With close to 20 years in recovery, I now consciously think about the kind of ripples I am sending out into the world. To do that I must be mindful of the words and actions I take; I must take and own my part in disagreements; I must forgive; I must let go; I must pause when agitated; I must try to cause no harm; I must have compassion; I must choose self-respect; I must take good care of my body; I must ask for help; and, I must turn my will and my life over to the care of a loving and forgiving higher power, a power which I choose to call G_d.
Not easy work for a man of my inclinations. I had practiced law for 25 years and had felt quite accomplished in obtaining significant amounts of money for my injured clients. However, something was missing. I was not fulfilled. Retiring from law and returning to school I became a certified addiction counselor. I now volunteer 3 days a week at a non-profit recovery center. I have found my calling. My clients are like me, or rather how I was before I found a “solution.” I can relate and empathize. I have never been more fulfilled and I cherish each day's work as an opportunity to be an agent for change – to help change the ripples my clients were making from negative to positive ones.
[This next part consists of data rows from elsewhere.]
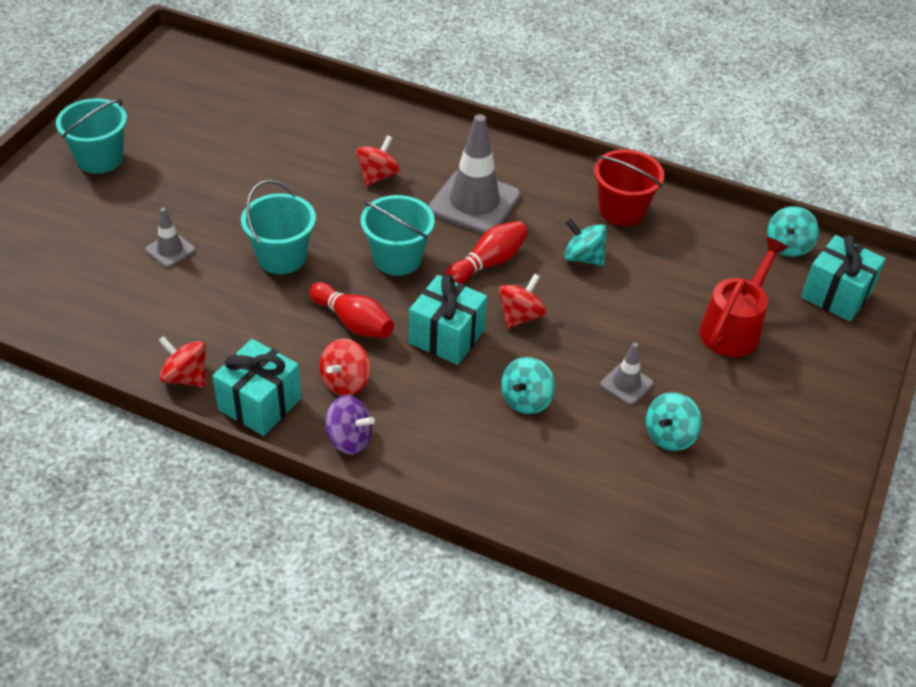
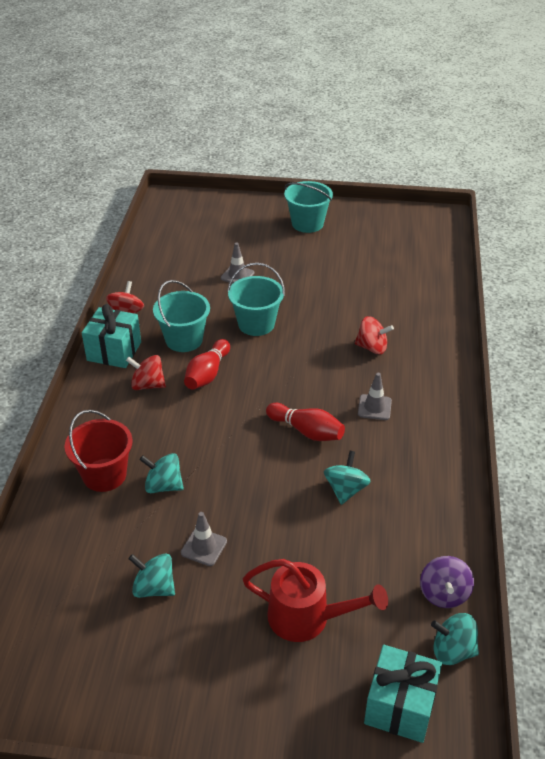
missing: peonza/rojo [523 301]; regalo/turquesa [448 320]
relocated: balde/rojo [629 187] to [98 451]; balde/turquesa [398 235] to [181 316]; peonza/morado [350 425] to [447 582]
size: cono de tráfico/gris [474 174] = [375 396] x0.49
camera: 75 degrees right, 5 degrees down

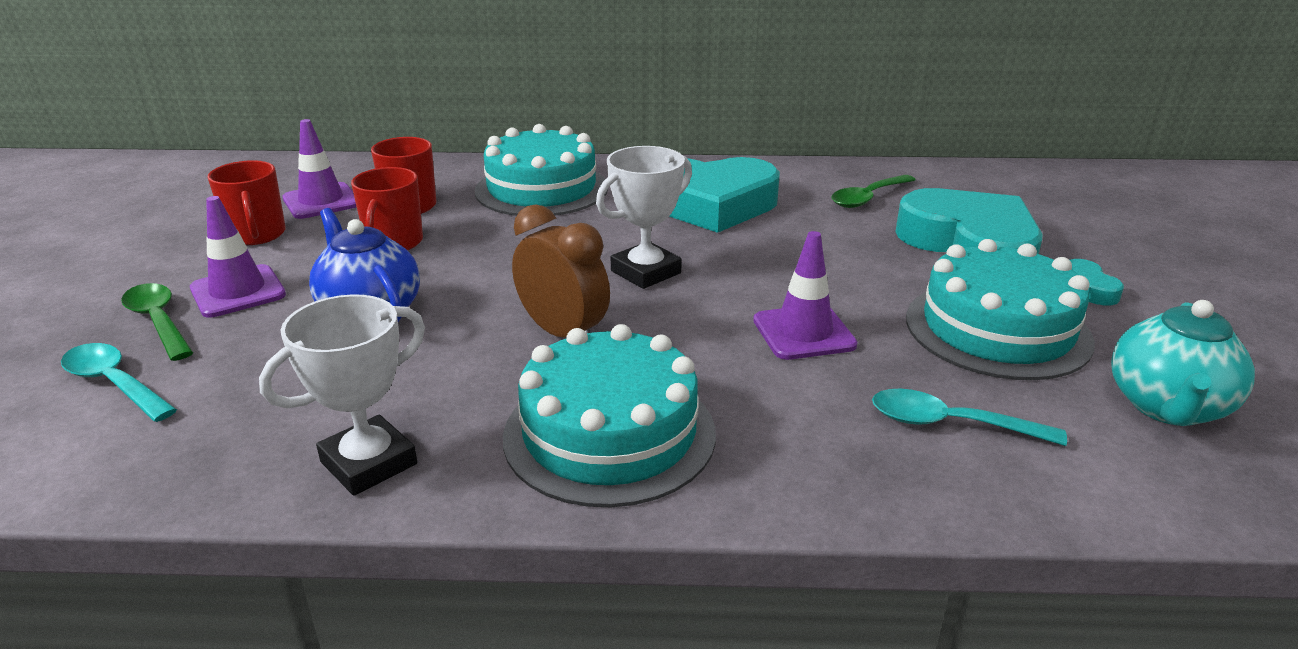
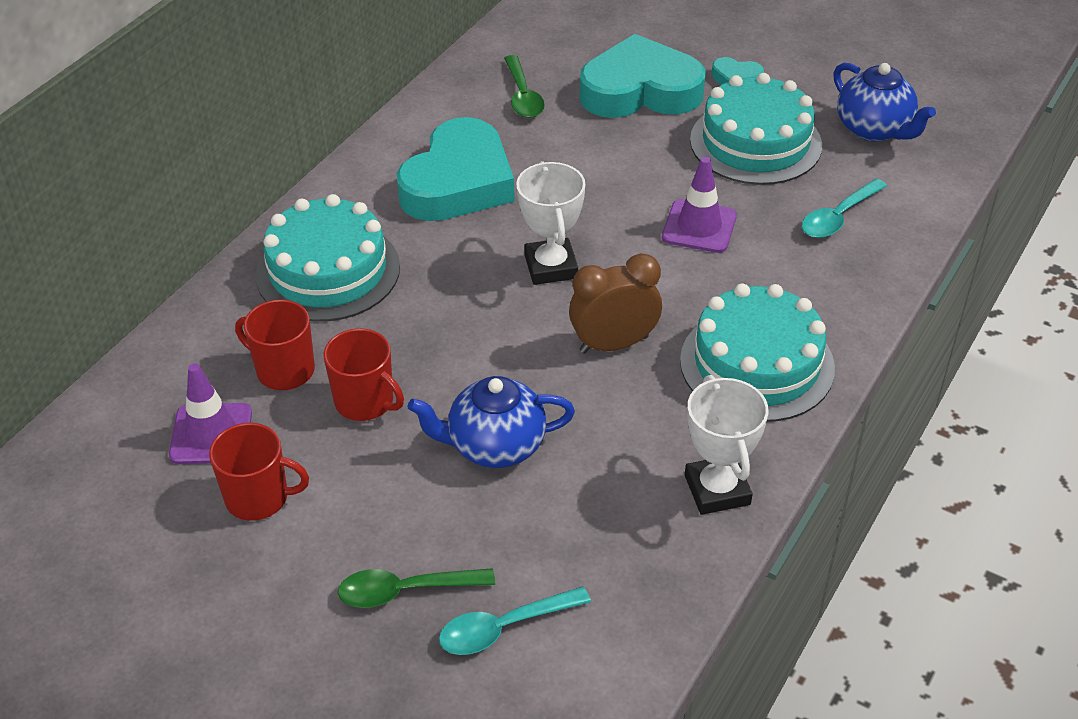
missing: cono de tráfico/morado [238 257]
colour: tetera/turquesa [1183 363] to tetera/azul [884 102]
camera: 60 degrees left, 15 degrees up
I have learned that we make a living by what we get, but a life by what we give. To quote Albert Schweitzer “I don't know what your destiny will be, but one thing I know: the only ones among you who will be really happy are those who have sought and found how to serve. ” Today, I am grateful to say that I am really happy.
What kind of ripples are you making? How can we turn the ripples of chaos and tears into ripples of light and promise?